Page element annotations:
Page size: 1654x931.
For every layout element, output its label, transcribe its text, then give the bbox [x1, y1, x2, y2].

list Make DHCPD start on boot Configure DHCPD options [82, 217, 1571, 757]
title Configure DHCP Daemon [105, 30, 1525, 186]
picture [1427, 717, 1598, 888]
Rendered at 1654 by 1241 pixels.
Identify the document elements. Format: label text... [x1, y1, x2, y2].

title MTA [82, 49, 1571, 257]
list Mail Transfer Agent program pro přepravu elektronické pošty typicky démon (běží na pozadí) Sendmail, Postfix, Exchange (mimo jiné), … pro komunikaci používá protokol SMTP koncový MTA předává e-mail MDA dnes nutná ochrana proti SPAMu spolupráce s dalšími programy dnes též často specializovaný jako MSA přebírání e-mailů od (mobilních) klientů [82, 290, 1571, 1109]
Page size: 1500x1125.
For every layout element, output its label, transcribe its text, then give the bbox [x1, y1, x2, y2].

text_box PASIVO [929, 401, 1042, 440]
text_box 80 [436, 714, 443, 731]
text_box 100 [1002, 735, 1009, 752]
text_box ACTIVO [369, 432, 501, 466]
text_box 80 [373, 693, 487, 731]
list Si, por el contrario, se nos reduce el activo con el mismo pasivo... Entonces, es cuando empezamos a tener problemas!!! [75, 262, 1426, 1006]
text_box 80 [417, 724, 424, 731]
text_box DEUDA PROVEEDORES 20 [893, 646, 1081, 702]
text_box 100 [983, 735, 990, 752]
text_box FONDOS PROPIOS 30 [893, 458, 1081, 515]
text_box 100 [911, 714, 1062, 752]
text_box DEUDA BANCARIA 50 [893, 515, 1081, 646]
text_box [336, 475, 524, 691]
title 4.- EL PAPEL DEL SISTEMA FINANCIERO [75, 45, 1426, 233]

Goal of the exercise:
Repeat every line of the records above verbatim.

The completed task:
Page size: 1654x931.
For every layout element, output its label, transcribe its text, then give the bbox [x1, y1, x2, y2].

list Make DHCPD start on boot Configure DHCPD options [82, 217, 1571, 757]
title Configure DHCP Daemon [105, 30, 1525, 186]
picture [1427, 717, 1598, 888]
Rendered at 1654 by 1241 pixels.
Identify the document elements. Format: label text... [x1, y1, x2, y2].

title MTA [82, 49, 1571, 257]
list Mail Transfer Agent program pro přepravu elektronické pošty typicky démon (běží na pozadí) Sendmail, Postfix, Exchange (mimo jiné), … pro komunikaci používá protokol SMTP koncový MTA předává e-mail MDA dnes nutná ochrana proti SPAMu spolupráce s dalšími programy dnes též často specializovaný jako MSA přebírání e-mailů od (mobilních) klientů [82, 290, 1571, 1109]
Page size: 1500x1125.
For every layout element, output its label, transcribe its text, then give the bbox [x1, y1, x2, y2].

text_box PASIVO [929, 401, 1042, 440]
text_box 80 [436, 714, 443, 731]
text_box 100 [1002, 735, 1009, 752]
text_box ACTIVO [369, 432, 501, 466]
text_box 80 [373, 693, 487, 731]
list Si, por el contrario, se nos reduce el activo con el mismo pasivo... Entonces, es cuando empezamos a tener problemas!!! [75, 262, 1426, 1006]
text_box 80 [417, 724, 424, 731]
text_box DEUDA PROVEEDORES 20 [893, 646, 1081, 702]
text_box 100 [983, 735, 990, 752]
text_box FONDOS PROPIOS 30 [893, 458, 1081, 515]
text_box 100 [911, 714, 1062, 752]
text_box DEUDA BANCARIA 50 [893, 515, 1081, 646]
text_box [336, 475, 524, 691]
title 4.- EL PAPEL DEL SISTEMA FINANCIERO [75, 45, 1426, 233]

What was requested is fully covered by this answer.